Towards the end of his conversation with Paula Morris, Teju Cole brought up the notion that we set rules when creating art. Sometimes we assign these rules to a certain project, and call it a brief, or perhaps we have rules flicking the back of our arms all the time — this persistent, but guiding pain to remind us who we are, what we do. It is a foreign idea to invite rules into your work. It is much more attractive to perpetuate a notion that visual art comes very organically, instinctively, spontaneously.

What rules does Cole work under? What rules are acceptable to confine oneself within? He begins to outline them, and he begins in an unexpected way: no filters, no cropping, scanning in three different ways, minimal contrast adjustments; for Blind Spot, shooting only on 35mm film. These are technical rules, relating the production of a negative into what Cole wants us to see in it. This is the curious thing about photography, the way it balances so awkwardly between the technical and art form, not fitting comfortably in either realm. His methods do not appear artistic, but at the same time they are. The difference in the resulting positive if just one of these technical considerations is altered will change the stylistic reading of it, what hides in the shadows, what detail is blown out by light.

Rules, for Cole, are the reason “why your kid could not do it”. Kids’ art practice is naïve, and by nature, not bound by any rules. It is the act of setting rules that differentiates the work of Cole’s and other artists’ from all the other paintings, drawings, and photographs created by children or otherwise. These rules are not prescriptive, but instead something that I suppose Cole has at the back of his mind, steering his photographic choices.

In Blind Spot, Cole consciously avoided images of cars or people, and the collection is largely free from both of these things. But here! a boy with his head bowing below the red rail of a boat; again, the same boy, scanned by a negatives scanner a third or fourth or even a fifth time, now with his eyes looking, no longer in shadow. And here! a car, its bonnet protruding from a garage, bursting from the metal seams that someone wanted to contain it in, like bread dough rising past its tin. Small rules like these, which belong only to the creator, allow the creation of the exception— of something extraordinary that justifies shifting your personal rubric. The self-made rule is arbitrary, but it is essential to form the rule anyway, in order to realise what is most valuable.

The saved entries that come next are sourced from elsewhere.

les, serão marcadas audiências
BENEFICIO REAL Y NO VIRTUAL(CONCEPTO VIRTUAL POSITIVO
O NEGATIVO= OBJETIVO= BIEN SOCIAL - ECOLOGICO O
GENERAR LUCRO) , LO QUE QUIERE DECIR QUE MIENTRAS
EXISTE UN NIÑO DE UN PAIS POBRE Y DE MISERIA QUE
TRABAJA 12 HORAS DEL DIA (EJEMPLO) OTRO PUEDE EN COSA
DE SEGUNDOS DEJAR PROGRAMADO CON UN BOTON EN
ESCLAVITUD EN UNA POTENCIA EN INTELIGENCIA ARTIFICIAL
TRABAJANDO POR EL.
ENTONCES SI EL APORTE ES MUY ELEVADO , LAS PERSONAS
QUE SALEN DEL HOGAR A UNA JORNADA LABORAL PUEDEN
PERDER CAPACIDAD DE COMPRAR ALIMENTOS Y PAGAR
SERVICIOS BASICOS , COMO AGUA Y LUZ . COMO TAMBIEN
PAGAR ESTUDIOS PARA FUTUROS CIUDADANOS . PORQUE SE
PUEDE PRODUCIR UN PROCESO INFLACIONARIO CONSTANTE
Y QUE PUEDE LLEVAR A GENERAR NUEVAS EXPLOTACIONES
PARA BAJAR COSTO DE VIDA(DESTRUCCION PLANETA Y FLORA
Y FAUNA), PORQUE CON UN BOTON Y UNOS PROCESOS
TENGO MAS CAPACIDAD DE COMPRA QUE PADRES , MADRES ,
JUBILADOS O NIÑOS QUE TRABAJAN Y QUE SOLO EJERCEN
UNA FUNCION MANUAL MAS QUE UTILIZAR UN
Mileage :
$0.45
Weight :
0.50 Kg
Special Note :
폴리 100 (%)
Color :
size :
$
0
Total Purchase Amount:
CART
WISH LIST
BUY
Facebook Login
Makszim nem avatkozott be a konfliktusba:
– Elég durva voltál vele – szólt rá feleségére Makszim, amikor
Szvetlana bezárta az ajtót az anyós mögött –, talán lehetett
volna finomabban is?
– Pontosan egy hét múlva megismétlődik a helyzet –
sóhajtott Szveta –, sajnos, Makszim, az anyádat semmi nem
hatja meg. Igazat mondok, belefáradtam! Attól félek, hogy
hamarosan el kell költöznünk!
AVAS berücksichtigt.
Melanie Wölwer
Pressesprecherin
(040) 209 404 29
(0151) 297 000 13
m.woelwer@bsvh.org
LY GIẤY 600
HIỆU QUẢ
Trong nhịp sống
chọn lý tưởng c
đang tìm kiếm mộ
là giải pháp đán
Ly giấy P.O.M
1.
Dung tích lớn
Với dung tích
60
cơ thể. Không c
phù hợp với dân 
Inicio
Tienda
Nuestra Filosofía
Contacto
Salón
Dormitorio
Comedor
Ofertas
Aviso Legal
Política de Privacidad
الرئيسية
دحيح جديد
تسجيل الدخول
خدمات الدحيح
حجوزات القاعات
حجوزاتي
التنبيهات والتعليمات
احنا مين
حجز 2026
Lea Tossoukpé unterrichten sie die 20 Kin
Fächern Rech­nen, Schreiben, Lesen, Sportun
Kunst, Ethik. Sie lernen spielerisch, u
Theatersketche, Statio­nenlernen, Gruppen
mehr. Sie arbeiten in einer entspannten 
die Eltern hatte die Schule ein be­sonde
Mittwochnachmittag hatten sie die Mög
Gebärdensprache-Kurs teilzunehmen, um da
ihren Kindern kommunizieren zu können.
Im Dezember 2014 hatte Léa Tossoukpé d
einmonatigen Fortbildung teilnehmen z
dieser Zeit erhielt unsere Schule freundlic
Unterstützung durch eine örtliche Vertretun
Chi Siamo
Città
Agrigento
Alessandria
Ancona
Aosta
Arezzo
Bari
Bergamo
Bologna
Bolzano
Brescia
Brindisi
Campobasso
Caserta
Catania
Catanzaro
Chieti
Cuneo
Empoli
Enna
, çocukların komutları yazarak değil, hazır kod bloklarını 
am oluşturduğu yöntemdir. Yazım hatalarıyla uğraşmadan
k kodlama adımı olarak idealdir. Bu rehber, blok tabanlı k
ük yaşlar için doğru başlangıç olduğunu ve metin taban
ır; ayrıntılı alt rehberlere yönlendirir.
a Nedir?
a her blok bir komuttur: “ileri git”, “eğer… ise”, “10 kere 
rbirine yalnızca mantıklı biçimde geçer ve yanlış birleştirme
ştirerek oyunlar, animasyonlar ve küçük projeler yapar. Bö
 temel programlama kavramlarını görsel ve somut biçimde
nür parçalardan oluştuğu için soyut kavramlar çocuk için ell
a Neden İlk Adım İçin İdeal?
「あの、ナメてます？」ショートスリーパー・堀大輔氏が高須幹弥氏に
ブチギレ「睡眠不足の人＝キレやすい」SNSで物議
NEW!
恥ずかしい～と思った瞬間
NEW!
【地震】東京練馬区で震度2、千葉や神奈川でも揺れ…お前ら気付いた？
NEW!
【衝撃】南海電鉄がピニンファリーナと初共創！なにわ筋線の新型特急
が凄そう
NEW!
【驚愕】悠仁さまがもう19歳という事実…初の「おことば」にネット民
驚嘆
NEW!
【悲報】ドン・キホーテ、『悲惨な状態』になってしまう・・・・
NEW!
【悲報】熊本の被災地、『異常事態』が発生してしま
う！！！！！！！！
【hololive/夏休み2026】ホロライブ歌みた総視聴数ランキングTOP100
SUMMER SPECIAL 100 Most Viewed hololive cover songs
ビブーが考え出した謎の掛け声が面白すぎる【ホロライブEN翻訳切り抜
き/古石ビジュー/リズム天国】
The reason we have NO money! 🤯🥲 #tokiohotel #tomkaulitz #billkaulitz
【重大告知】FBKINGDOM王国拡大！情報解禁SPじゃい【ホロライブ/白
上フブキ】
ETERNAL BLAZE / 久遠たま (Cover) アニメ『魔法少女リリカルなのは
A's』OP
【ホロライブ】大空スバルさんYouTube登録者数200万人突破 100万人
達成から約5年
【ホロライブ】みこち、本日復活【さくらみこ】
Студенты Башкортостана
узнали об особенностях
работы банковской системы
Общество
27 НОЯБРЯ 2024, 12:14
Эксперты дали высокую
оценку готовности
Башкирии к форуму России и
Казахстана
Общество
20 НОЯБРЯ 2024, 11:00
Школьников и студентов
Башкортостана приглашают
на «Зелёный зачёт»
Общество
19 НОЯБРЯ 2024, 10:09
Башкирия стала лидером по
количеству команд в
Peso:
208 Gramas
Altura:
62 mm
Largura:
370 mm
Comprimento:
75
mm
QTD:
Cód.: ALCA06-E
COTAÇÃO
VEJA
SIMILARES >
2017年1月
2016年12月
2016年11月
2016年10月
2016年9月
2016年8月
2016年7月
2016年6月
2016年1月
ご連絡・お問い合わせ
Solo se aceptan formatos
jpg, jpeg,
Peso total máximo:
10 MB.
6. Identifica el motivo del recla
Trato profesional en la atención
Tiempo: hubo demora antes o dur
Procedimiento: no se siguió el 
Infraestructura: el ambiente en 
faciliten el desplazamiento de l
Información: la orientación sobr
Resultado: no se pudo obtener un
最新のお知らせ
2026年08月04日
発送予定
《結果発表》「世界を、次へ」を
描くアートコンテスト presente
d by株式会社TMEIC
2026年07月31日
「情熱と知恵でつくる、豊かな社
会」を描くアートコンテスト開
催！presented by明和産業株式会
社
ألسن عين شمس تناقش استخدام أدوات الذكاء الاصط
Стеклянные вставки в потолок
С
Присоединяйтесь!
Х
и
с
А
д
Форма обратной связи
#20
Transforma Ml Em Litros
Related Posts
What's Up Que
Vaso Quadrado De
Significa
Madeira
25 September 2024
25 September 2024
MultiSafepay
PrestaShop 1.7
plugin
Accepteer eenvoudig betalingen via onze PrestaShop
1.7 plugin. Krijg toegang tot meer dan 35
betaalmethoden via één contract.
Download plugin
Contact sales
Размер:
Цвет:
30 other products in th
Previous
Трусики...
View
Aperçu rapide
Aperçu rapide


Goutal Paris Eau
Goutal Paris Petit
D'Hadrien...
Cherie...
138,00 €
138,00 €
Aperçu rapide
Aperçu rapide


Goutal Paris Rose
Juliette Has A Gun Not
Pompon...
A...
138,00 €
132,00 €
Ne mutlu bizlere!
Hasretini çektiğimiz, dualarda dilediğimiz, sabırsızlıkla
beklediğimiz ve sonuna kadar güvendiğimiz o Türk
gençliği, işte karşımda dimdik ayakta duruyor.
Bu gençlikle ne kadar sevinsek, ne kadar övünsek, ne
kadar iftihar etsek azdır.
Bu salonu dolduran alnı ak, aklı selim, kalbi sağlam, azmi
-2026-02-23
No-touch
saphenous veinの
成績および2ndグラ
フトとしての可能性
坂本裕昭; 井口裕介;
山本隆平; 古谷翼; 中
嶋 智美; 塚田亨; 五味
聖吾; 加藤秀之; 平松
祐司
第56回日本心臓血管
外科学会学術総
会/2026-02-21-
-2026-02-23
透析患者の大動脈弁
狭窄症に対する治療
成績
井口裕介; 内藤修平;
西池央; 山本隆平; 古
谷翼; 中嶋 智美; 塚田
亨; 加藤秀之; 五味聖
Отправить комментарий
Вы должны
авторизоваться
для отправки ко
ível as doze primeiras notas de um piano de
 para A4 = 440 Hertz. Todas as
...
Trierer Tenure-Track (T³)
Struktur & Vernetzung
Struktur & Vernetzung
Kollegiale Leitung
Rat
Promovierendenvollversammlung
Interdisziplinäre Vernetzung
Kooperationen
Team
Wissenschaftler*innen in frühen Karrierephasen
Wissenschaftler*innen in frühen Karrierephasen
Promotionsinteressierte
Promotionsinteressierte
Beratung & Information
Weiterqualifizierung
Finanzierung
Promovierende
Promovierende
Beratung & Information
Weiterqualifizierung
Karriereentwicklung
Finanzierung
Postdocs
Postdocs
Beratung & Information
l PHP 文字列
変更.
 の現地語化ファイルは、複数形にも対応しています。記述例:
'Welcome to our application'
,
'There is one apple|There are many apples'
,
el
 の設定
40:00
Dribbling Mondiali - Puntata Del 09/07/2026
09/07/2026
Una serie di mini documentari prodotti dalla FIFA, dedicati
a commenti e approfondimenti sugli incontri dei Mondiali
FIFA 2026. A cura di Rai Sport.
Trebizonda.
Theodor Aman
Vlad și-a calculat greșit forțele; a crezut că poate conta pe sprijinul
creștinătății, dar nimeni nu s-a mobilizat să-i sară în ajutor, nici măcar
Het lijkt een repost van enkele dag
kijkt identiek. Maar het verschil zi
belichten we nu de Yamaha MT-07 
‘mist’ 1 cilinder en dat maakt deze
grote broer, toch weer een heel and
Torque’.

So, the production of the photograph becomes a thing in limbo again, between a rule and the destruction of rule— a suspension in exception. There is something sneaky about an exception. It is the grey area, the fringe of permission. The fringe often dictates what will become the centre, and the exception becomes the norm, and a new exception is made. The rule and exception is crucial in considering personal practice, and how your work will mutate and develop. The rule is still what influences who we are, what we do, but also: what will we be, where will we go?